• TEKSTFRAGMENT
□ □ □ □

Wanneer de gemeente er niet in slaagt de vergunninghouders binnen de gestelde termijnen te huisvesten dan zal de provincie als toezichthouder deze taak overnemen en de kosten hiervan in rekening brengen bij de gemeente. In het verleden is de gemeente erin geslaagd om de taakstelling te halen en eventuele achterstanden binnen de gestelde termijnen in te lopen. Met het handhaven van de voorrang voor vergunninghouders is het risico op indeplaatstreding door de provincie gering.

□ □ □ □

• GEGEVENS

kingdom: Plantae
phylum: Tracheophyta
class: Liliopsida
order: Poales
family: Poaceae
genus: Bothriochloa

□ □ □ □

• OPDRACHT
Wat gebeurt er volgens het tekstfragment als de gemeente de vergunninghouders niet binnen de gestelde termijnen huisvest?

• UITWERKING
De provincie neemt als toezichthouder deze taak over en brengt de kosten daarvan in rekening bij de gemeente.